4."We Have to Create Ourselves As A Work of Art."

These inspiring words by Michel Foucault enable us to constantly reframe our days and deeds. Tolokonnikova admonishes us to see ourselves as both political and artistic animals animated by miracles! Be sure to check out her examples of ways to combine art and politics on page 80 such as a kiss-in, a die-in, and shopdropping.

5. Promote the Culture of Revolt.

The spunky author points out that our cultures demand action: "There are cultures of eating, film viewing, and book reading, and there is the culture of revolt, the ability to pose awkward questions, cast doubt on things, and change them."

6. Prisons Increase Crime.

Present-day prison industrial complexes in the United States and in Russia dehumanize inmates while extracting profits for owners. Historian Howard Zinn has observed: "It must surely be a tribute to the resilience of the human spirit that even a small number of those men and women in the hell of the prison system survive it and hold on to their humanity."

7. Revitalize Your Ability to Envision and Create Alternative Futures.

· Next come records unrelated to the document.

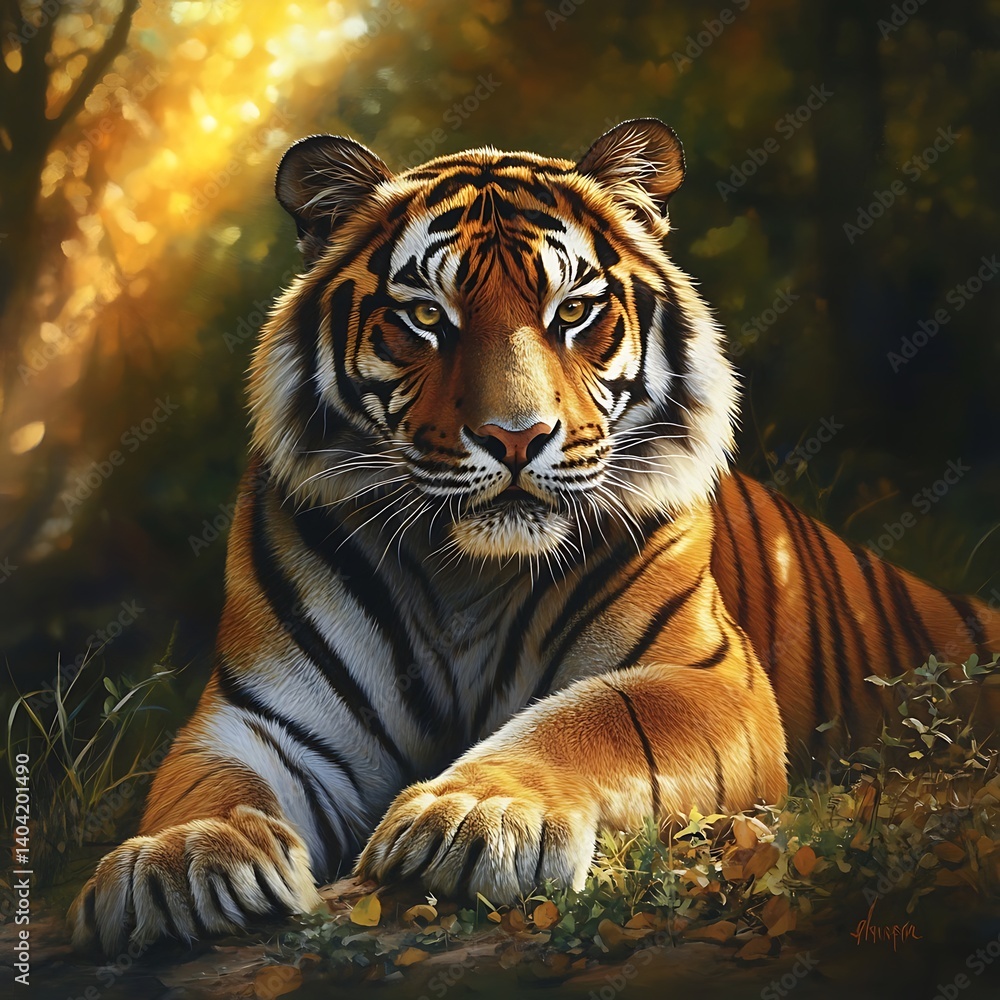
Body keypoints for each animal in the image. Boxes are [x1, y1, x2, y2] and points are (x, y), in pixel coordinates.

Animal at [69, 119, 1000, 955]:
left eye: (574, 312)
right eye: (425, 316)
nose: (516, 438)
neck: (466, 576)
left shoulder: (705, 676)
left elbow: (588, 718)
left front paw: (475, 816)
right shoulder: (262, 714)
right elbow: (205, 783)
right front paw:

Tolokonnikova proves to be a hopeful analyst of social movements when she advises: "In addition to resistance, create unorthodox, unconventional models, mores, institutions. Revitalize your ability to dream, to envision and create alternative futures. The inability to dream makes us shortsighted. The most radical act of rebellion today is to relearn how to dream and to fight for that dream."

8. "We Can Only Be the Revolution."

Those are the sentiments of the late great science fiction writer Ursula K. Le Guin. Here is the whole quotation: "You cannot buy the revolution. You cannot make the revolution. You can only be the revolution. It is in your spirit, or it is nowhere."

9. Go Do It: Tear the Fabric of Submission to Pieces.

Heading to the end-stretch the Russian activist advises: "No matter how you perform your acts of civil disobedience — rallying, occupying, painting, making music, or stealing and freeing animals from the zoo — go do it, tear the fabric of submission to pieces."

10. It's Up to Us To Reshape What Politics Is.

"Nothing will change if we prefer to sit around and complain that politics is boring and because it is boring we don’t want to take part in it. It's up to us to reshape what politics is. Take it back. Bring it back to streets, clubs, bars, parks."